2021年4月21日更新
自分の家族が犯罪者になったら
自分のこれからの未来を心配をする?
犯罪者となった家族を信じる?
被害者や被害者家族を思いやる?
考えたこともない局面に向かい合ったとき、私たちはどう対応できるのだろうか?
「絶対に自分には起きないこと」とは絶対に言い切れない。
『羊の告解』いとうみく
【著者】 いとうみく
【出版社】静山社
● 家族が犯罪者になるというショッキングなストーリー
● かなり重いテーマだが、絶対に自分には起こらないと言い切れないだろうテーマ
● 加害者家族を中心に描かれている
● いろいろな立場で、もし自分だったらと考えさせられる
ざっくり本紹介するよ
★ 中学校3年生の涼平。ごく普通の朝、それは突然起こる。
父が警察に逮捕され「殺人を犯した」というショッキングな事実が明らかに!
父は本当に殺人者なんだろうか?これから自分たち「加害者家族」はどうなっていくのだろうか?
涼平の心はかき乱される。
★ 家族が犯罪者になるという重いテーマだが、涼平の家族を想う気持ち(父を含めて)が頼もしくも感じる。
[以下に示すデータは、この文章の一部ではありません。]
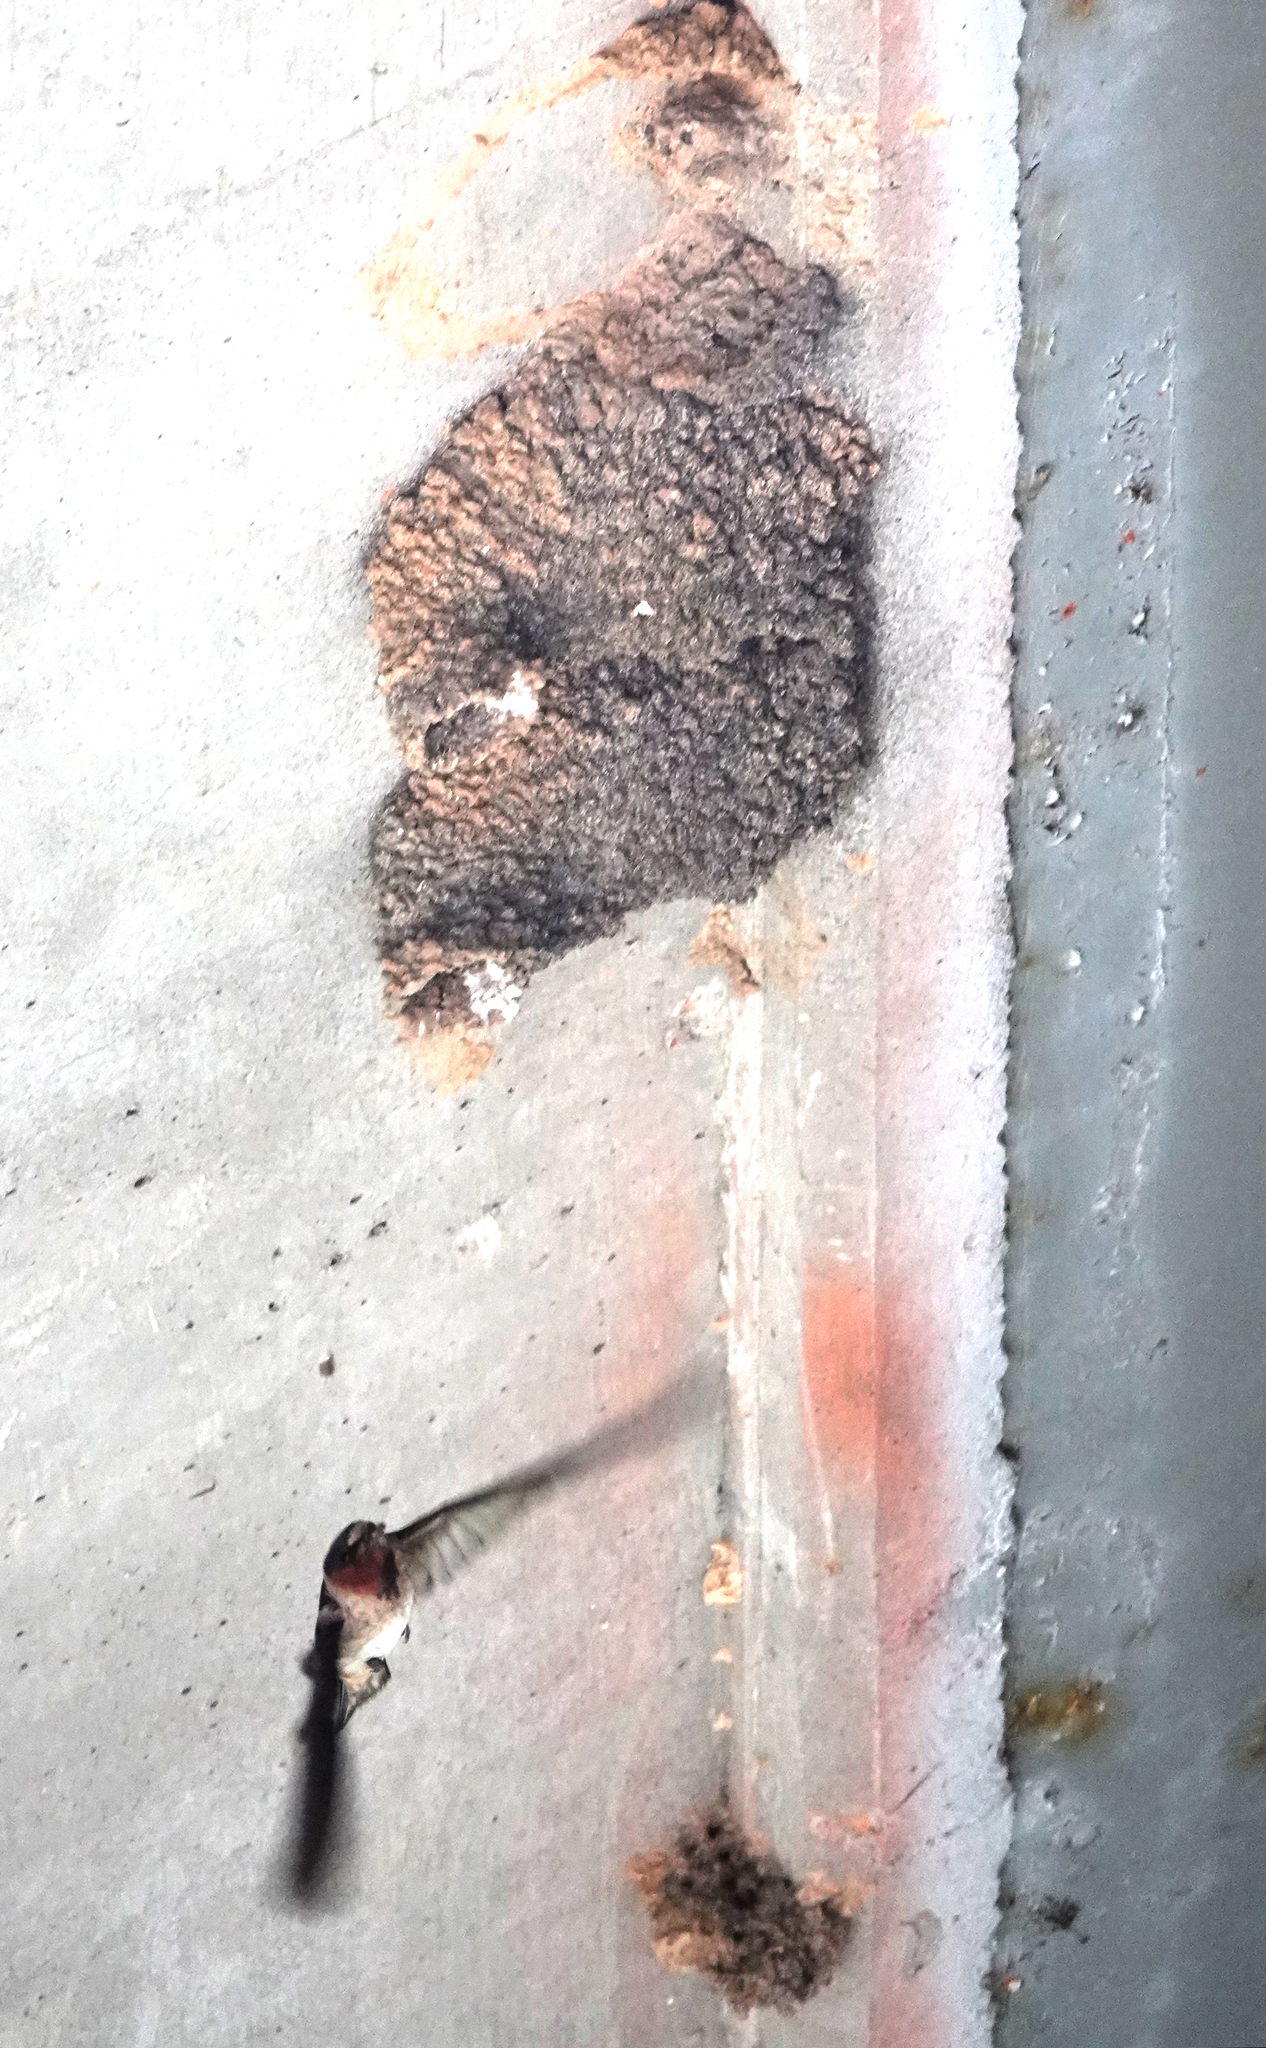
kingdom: Animalia
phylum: Chordata
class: Aves
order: Passeriformes
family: Hirundinidae
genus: Petrochelidon
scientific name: Petrochelidon pyrrhonota
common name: American cliff swallow
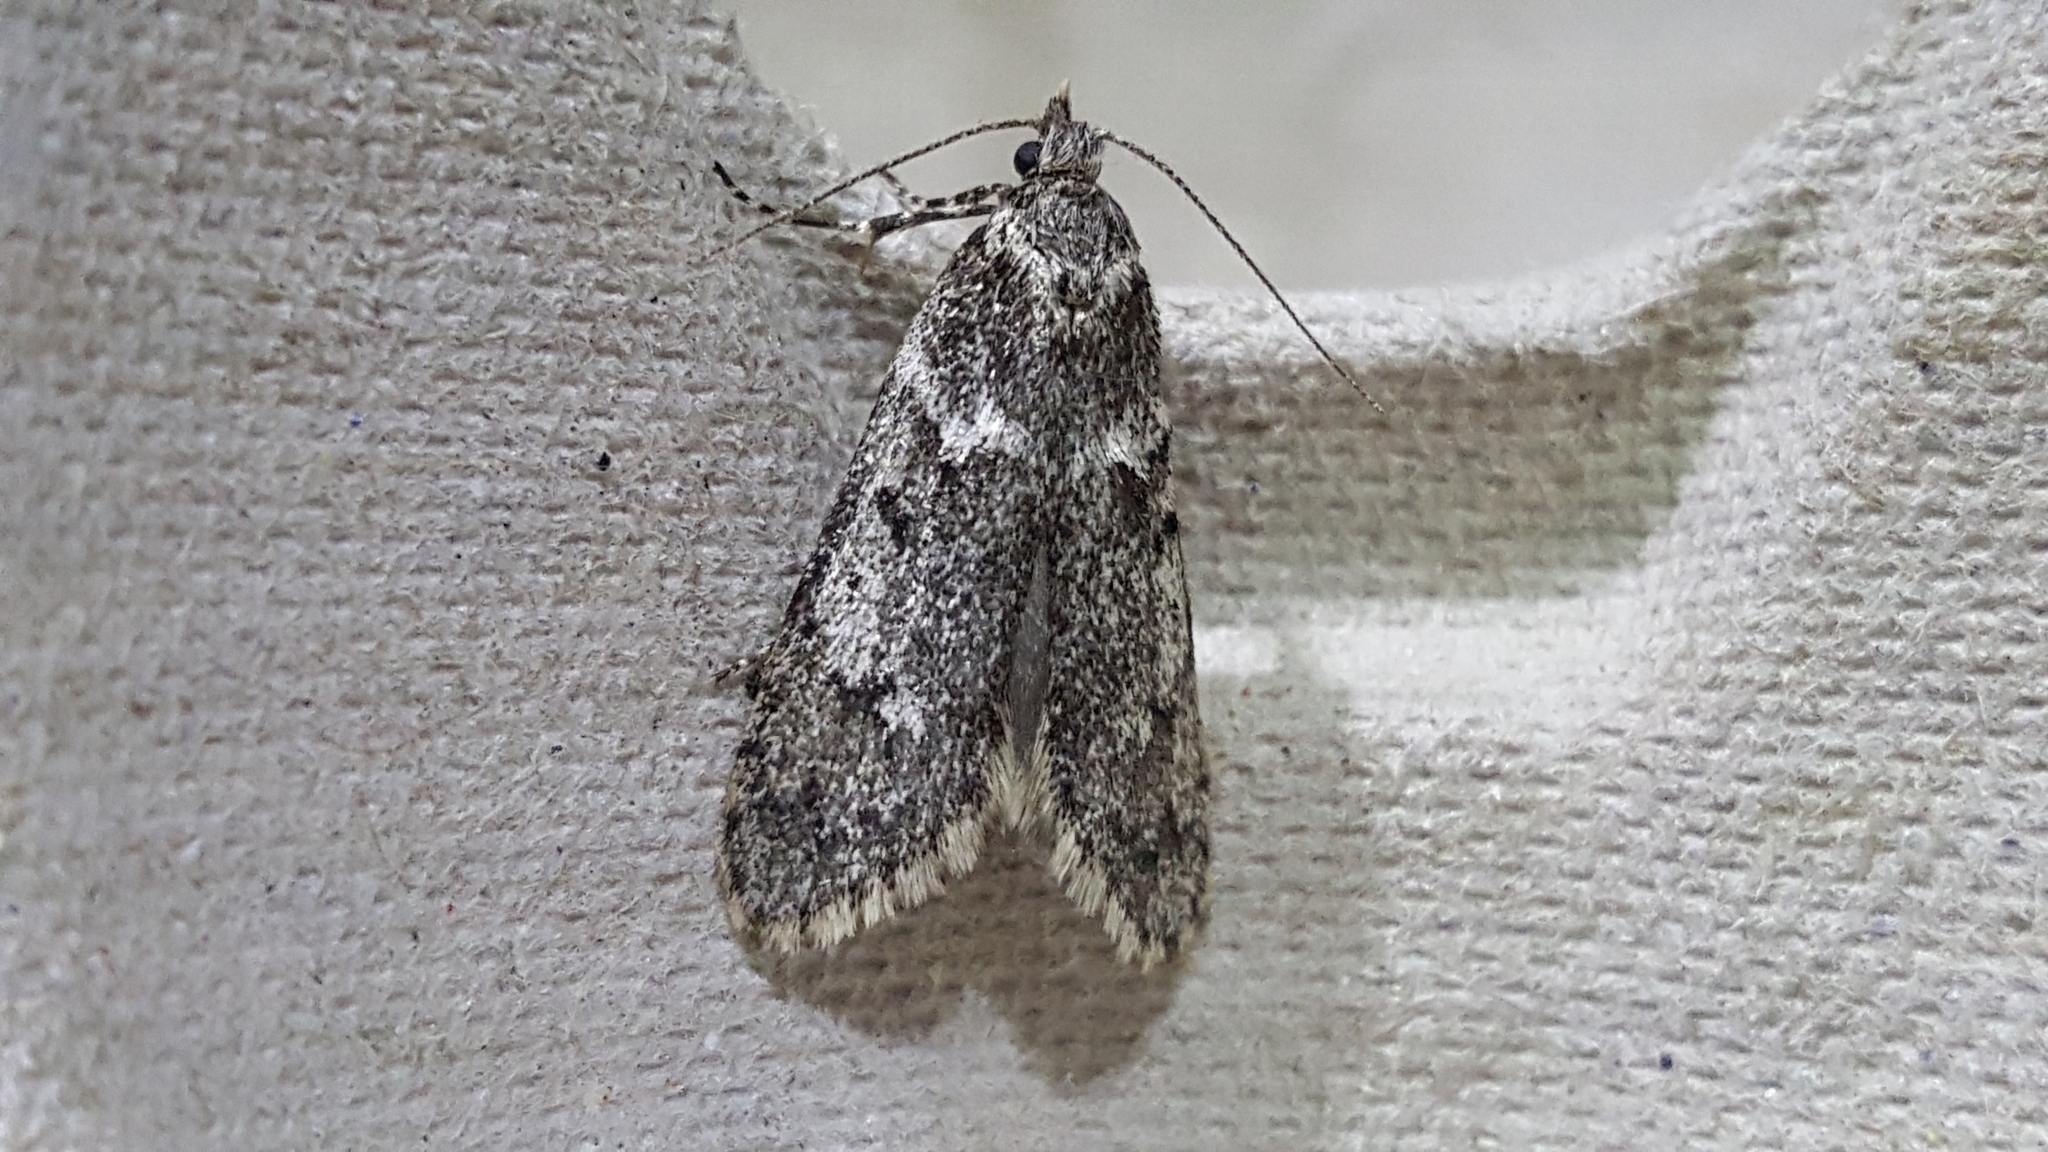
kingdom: Animalia
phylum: Arthropoda
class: Insecta
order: Lepidoptera
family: Lypusidae
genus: Diurnea
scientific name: Diurnea fagella
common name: March tubic
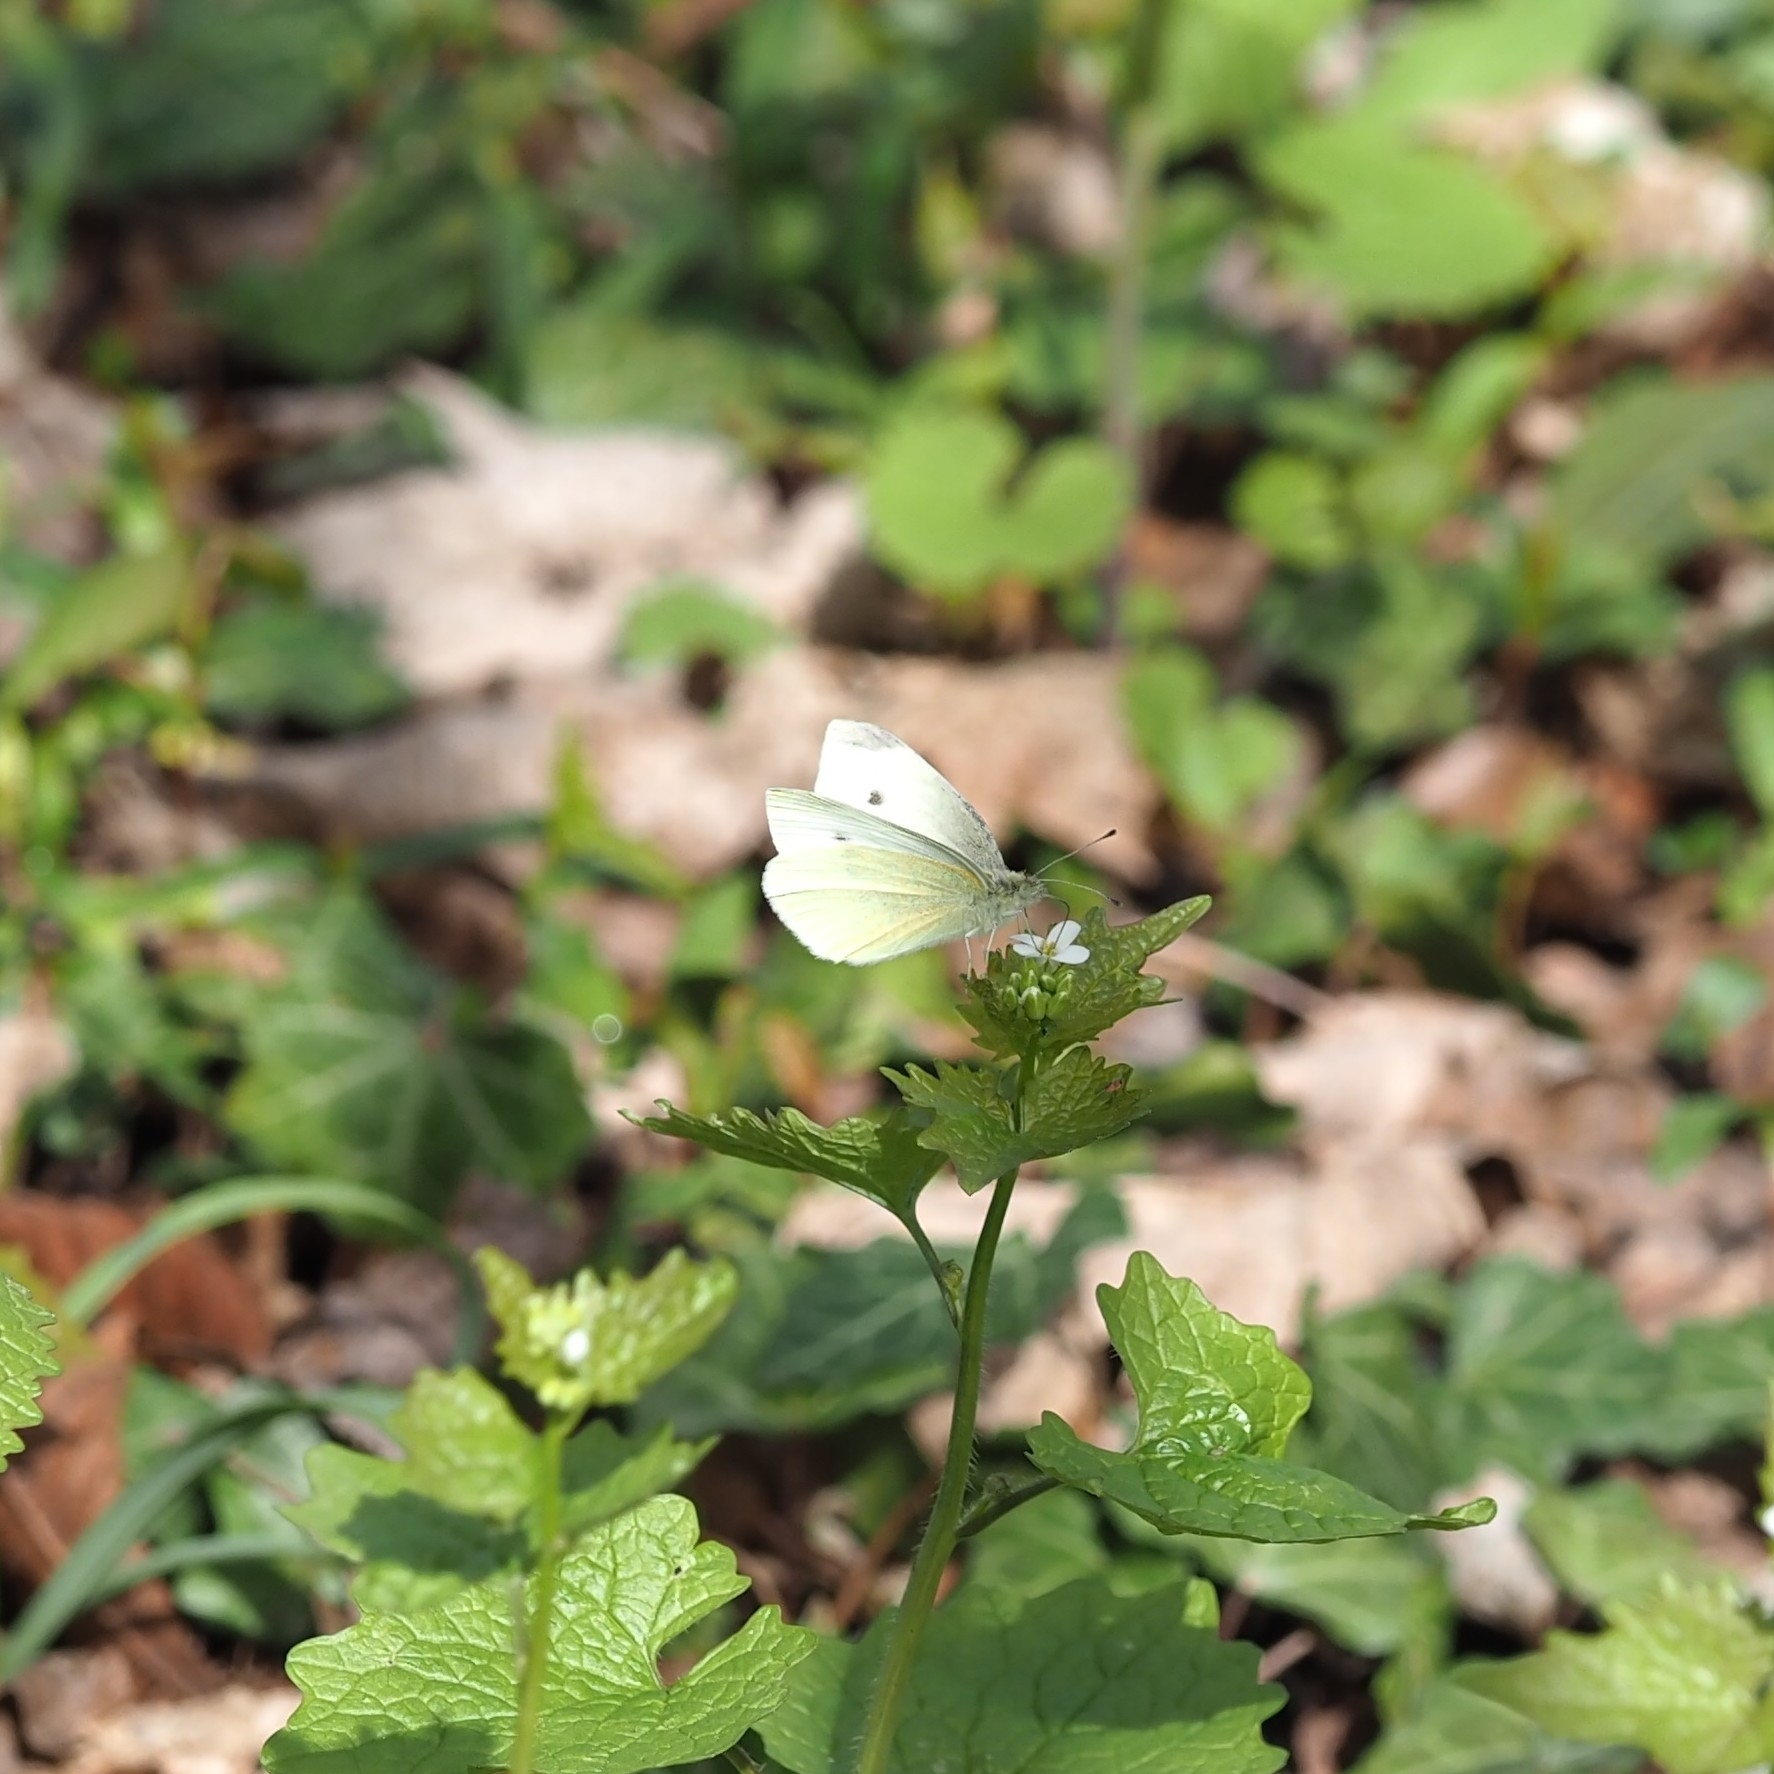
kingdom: Animalia
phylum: Arthropoda
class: Insecta
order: Lepidoptera
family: Pieridae
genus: Pieris
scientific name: Pieris rapae
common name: Small white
★ 犯罪者の息子になった涼平と弟の周平、犯罪者の妻となった母。そして犯罪者の親戚になる祖父母。さらには犯罪者の息子の友達になった中澤くんや美夏ちゃん。
そして当事者の父。
だれに寄り添って本を読むかを選ぶのもおすすめ。
★ 犯罪者家族の向き合う現実がみえる。
「羊の告解」 いとうみく
— 茶箱 (@pooh70inu) 2020年9月4日
突然、父が殺人者として逮捕されてしまう‼️
ショッキングなストーリー
殺人者の父、その息子たち、妻であり息子の母。さらに息子たちの祖父母、息子たちの友達
あらゆる人たちの立場から、感情移入をして読めた
児童書だが、あらゆる世代にオススメしたい本#読書 pic.twitter.com/rLvAV0574B
もし自分なら
自分が加害者家族になってしまうというショッキングな小説。
何度も「もし自分なら」と思ってしまった。
母の今の生活から離れる手段を選んだ気持ち。
涼平のどこか父親を信じたい気持ち。
祖父母のこれからのことを考えて心配でたまらない気持ち。
弟の周平のどう対応していいかわからない気持ち。
涼平の友達、中澤君の涼平は涼平で、友達は友達という気持ち。
どの人たちの気持ちも、心に痛かった。
最後に涼平は「被害者家族」がいることに気づかされる。
自分や自分の周りのことばかりしか考えていなかった涼平。
でもだれが彼を責められるだろうか?
もし自分だって涼平の立場になったら。
そう考えるのは恐ろしくもあるのだが、「絶対にない」とはいいきれないのである。
「絶対にない」
これは本の中で弁護士の川端さんが涼平にいう言葉。
父の犯罪を信じられない涼平が「父さんはそんなこと絶対に」との発言に対して発する言葉だ。
「絶対ってないんだよ」
この一言が、涼平を現実にガツンと向き合わせてくれたと思う。
次に読むなら東野圭吾さんの名作『手紙』
【著者】東野圭吾
【出版社】文芸春秋社
映画にもなっているので、ストーリーを知っている人も多いかもしれません。
兄が強盗殺人者を犯し刑務所に入っているという、大きな荷物を肩に背負っている弟。
彼はそれが原因で人生の多くの歯車が狂ってしまう。
彼は兄を恨むのか?
そして、これからどのように生きていくのを選ぶのか?
涙なしには読めないストーリー
東野圭吾さんの書くストーリーは、読みやすくグイグイ引き込まれてしまいます。